Affidare progetti di innovazione alla solita personalità, corrispondente allo stereotipo di “creativa”, che lancia un’idea dietro l’altra può non essere la scelta migliore. È necessario ingaggiare persone che oltre alla creatività esprimano resilienza, propensione al rischio e capacità di comunicare. Individui che siano portati a sperimentare, a gestire il rischio e ad affrontare eventuali, ma probabili, fallimenti. Sono diversi i tratti che contraddistinguono un comportamento imprenditoriale ed innovativo, ma tutte doti necessarie per sviluppare soluzioni innovative.
La buona notizia?

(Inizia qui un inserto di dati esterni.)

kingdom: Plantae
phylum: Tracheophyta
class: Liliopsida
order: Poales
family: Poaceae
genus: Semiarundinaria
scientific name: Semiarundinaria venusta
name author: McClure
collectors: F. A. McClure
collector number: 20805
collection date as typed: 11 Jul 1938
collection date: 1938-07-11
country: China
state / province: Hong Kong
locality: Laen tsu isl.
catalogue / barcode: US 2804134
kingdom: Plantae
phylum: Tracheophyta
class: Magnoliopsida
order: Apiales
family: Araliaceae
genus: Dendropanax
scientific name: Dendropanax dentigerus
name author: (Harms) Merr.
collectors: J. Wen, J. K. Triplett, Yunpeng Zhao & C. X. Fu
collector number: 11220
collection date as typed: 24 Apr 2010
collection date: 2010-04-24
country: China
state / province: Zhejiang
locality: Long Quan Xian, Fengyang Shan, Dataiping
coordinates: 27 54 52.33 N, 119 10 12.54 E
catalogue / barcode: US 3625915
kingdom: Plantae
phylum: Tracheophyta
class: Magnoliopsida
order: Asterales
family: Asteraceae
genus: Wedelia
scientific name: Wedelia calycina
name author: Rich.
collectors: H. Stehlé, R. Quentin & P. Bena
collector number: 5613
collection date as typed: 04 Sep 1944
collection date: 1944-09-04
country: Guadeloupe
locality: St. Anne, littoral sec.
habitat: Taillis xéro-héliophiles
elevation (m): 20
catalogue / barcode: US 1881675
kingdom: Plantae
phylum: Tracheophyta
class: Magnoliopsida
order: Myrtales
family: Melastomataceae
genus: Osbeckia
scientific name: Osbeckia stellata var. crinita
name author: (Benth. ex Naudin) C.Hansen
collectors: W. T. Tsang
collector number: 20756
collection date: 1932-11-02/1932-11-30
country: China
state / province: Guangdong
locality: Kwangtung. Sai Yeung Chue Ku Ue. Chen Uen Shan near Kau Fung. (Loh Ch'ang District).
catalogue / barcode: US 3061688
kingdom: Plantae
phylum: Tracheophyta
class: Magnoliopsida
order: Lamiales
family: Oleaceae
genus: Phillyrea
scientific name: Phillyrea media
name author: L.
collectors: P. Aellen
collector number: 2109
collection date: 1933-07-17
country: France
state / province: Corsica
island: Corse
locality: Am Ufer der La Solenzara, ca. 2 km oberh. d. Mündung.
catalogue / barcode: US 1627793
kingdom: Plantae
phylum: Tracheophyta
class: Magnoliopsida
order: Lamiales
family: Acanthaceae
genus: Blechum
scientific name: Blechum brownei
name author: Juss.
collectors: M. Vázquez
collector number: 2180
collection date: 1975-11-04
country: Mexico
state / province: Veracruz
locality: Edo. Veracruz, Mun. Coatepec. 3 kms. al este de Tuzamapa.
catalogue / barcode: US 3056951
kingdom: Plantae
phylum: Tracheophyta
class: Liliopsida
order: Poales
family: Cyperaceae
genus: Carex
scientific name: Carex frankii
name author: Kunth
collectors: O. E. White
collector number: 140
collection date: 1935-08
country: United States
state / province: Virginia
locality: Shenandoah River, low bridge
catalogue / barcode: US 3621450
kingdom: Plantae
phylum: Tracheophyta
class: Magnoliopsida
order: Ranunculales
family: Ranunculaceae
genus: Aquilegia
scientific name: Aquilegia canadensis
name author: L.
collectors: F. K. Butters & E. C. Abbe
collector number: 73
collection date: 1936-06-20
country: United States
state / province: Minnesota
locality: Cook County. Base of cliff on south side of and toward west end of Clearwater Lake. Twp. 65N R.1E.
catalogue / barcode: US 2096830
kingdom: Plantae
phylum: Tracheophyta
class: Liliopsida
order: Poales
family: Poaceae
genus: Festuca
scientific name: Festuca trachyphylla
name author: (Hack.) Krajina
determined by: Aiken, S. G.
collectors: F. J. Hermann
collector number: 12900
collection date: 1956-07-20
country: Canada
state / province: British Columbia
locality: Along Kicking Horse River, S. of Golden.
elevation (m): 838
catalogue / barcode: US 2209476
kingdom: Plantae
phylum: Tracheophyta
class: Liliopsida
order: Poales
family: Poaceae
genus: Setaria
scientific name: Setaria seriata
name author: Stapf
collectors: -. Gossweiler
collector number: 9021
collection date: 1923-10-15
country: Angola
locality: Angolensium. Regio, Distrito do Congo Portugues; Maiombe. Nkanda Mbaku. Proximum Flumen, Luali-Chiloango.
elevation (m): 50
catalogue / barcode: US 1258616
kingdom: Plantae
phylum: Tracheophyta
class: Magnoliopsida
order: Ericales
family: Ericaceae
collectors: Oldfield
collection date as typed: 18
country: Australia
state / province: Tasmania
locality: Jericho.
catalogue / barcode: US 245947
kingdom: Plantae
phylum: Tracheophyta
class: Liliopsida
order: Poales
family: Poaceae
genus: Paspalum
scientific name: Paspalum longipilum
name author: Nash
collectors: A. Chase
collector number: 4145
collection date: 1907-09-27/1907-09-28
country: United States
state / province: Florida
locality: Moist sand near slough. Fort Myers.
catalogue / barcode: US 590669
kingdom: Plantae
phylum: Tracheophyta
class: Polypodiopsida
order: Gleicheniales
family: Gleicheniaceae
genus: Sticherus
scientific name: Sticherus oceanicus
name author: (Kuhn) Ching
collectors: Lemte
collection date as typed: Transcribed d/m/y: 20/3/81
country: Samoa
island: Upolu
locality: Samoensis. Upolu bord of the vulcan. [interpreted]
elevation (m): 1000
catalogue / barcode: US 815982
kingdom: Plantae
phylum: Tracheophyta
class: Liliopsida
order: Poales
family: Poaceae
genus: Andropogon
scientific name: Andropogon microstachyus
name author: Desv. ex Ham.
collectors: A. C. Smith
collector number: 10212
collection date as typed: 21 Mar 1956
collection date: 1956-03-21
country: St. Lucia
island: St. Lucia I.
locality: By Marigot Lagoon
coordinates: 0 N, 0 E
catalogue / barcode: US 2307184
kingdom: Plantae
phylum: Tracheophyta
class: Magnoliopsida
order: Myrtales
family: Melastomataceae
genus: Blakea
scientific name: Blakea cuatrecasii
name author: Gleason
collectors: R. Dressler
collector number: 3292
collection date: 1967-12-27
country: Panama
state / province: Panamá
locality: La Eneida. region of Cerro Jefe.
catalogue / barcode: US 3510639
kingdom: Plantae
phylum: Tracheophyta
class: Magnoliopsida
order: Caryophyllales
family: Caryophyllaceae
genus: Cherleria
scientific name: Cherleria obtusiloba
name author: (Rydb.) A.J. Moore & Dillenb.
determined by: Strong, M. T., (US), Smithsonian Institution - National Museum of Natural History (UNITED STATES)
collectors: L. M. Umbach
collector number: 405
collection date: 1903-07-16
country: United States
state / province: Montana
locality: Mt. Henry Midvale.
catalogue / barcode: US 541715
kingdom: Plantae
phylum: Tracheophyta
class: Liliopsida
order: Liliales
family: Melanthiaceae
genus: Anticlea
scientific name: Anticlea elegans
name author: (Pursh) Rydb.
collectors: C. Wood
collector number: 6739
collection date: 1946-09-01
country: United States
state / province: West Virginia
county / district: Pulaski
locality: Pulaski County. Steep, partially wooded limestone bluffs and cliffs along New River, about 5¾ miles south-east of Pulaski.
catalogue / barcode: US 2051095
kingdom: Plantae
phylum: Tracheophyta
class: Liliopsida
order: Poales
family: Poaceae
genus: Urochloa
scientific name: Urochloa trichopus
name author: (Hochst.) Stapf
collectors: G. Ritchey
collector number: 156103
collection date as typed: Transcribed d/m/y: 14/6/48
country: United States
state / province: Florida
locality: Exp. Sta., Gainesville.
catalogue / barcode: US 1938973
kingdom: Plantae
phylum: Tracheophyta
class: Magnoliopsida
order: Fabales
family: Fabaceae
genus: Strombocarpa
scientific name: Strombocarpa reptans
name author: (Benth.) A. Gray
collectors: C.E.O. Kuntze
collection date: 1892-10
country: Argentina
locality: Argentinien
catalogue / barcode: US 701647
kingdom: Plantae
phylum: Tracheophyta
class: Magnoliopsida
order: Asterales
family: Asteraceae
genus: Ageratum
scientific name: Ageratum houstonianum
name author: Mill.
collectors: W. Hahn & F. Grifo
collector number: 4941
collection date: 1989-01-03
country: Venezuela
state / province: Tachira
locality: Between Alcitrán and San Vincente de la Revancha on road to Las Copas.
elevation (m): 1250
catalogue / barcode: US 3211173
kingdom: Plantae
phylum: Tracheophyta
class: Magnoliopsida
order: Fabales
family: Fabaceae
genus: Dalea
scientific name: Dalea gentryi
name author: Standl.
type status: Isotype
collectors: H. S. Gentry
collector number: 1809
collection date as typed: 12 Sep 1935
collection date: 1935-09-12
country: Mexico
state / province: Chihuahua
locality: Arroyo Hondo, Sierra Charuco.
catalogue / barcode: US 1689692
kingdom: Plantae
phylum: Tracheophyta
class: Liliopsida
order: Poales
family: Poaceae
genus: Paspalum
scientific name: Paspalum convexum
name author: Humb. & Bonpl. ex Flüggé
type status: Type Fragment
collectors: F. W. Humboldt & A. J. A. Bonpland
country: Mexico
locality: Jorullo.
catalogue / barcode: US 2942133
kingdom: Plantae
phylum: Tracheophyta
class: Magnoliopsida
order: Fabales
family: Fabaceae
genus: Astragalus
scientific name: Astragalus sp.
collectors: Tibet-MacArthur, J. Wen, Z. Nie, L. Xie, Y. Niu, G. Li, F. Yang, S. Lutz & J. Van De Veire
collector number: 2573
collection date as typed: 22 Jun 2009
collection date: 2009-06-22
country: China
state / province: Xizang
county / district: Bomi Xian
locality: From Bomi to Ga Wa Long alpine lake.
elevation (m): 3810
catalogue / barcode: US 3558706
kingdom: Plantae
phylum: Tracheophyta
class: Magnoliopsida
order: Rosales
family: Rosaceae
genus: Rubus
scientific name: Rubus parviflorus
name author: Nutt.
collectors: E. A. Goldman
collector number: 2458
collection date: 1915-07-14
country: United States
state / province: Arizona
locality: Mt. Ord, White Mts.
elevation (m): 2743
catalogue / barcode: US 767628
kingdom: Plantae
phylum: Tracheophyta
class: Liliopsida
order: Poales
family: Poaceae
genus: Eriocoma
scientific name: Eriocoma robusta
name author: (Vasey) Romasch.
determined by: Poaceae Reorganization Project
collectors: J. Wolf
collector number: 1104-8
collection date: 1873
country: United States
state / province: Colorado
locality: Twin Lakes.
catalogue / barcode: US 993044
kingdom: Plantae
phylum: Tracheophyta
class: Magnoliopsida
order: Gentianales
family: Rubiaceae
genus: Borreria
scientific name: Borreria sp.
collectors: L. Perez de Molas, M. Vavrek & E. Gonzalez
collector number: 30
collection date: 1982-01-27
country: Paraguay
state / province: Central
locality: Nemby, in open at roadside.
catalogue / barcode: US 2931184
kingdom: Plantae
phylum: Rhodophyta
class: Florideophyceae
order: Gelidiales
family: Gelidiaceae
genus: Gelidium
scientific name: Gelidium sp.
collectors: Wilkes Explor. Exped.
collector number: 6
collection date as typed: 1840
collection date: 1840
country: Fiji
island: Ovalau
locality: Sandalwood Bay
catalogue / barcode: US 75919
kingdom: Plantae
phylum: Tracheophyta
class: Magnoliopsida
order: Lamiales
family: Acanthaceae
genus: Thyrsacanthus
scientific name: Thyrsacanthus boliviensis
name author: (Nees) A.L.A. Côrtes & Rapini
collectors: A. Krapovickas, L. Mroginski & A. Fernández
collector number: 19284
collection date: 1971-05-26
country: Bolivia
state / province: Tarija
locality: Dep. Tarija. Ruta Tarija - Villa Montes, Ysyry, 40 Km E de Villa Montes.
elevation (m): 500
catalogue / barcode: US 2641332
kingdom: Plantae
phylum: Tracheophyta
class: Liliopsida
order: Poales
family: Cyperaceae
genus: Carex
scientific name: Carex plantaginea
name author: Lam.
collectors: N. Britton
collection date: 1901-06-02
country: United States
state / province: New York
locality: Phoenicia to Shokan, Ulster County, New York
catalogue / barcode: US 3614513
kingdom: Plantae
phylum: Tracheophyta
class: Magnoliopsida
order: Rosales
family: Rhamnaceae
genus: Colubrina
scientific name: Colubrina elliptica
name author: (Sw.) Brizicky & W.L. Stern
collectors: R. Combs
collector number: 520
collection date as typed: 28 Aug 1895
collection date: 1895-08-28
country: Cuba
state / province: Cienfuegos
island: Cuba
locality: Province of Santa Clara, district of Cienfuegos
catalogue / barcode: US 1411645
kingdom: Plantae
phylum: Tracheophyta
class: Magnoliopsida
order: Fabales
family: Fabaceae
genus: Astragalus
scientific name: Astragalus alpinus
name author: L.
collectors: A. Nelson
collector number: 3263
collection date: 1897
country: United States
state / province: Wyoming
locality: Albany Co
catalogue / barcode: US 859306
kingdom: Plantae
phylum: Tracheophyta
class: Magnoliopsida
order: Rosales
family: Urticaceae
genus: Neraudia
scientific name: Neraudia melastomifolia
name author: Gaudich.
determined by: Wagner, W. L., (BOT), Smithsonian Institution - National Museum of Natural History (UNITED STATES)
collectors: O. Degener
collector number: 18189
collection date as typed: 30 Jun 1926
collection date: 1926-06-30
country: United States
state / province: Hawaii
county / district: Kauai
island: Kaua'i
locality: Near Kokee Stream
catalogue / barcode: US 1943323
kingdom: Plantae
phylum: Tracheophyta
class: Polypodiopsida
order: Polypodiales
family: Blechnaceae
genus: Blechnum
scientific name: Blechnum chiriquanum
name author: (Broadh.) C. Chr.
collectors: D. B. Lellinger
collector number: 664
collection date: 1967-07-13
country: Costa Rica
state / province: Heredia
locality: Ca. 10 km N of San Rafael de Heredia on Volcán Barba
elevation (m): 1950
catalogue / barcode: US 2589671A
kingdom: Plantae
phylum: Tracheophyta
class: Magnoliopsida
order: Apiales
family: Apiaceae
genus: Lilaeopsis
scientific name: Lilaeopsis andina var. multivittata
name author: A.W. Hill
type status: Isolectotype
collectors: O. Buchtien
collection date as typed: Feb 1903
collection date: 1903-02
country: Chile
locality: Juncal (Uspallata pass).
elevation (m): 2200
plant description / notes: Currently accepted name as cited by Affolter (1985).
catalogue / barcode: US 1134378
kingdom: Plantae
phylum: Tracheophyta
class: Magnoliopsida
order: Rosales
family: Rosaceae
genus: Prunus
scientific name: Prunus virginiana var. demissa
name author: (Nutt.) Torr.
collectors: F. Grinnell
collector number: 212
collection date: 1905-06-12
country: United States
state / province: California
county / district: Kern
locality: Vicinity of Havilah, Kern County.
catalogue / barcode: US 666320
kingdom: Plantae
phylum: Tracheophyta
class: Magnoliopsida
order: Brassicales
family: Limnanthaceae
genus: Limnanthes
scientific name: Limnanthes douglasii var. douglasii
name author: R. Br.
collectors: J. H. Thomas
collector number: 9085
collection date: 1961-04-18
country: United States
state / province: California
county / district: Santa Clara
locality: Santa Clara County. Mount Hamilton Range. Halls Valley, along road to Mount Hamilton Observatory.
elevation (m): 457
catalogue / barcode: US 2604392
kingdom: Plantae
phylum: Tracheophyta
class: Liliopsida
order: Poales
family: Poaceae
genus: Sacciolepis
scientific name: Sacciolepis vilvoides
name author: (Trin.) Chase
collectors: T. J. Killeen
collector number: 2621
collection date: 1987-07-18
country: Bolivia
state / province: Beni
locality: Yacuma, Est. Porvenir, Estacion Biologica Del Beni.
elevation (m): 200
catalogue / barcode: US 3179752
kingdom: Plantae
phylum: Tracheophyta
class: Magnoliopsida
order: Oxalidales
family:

Persone con queste attitudini e competenze sono già presenti in tutte le organizzazioni, il dovere è individuarle, ingaggiarle nelle iniziative di innovazione e creare un contesto favorevole al loro lavoro. Altrimenti, non solo viene sottoutilizzato un capitale già presente in azienda, ma il rischio è che queste persone di valore e con attitudini innovative lasceranno l’organizzazione verso ambienti maggiormente stimolanti.
In conclusione, il team “ideale” è agile, eterogeneo e consistente, racchiude tutte le principali competenze e conoscenze necessarie a percorrere un processo poliedrico, incerto e ambiguo come quello dell’innovazione. Nella sua quotidianità il team perfetto deve operare come una start-up che adatta il proprio piano e le proprie attività sulla base dell’apprendimento derivante dalle continue sperimentazioni e dai feedback del mercato.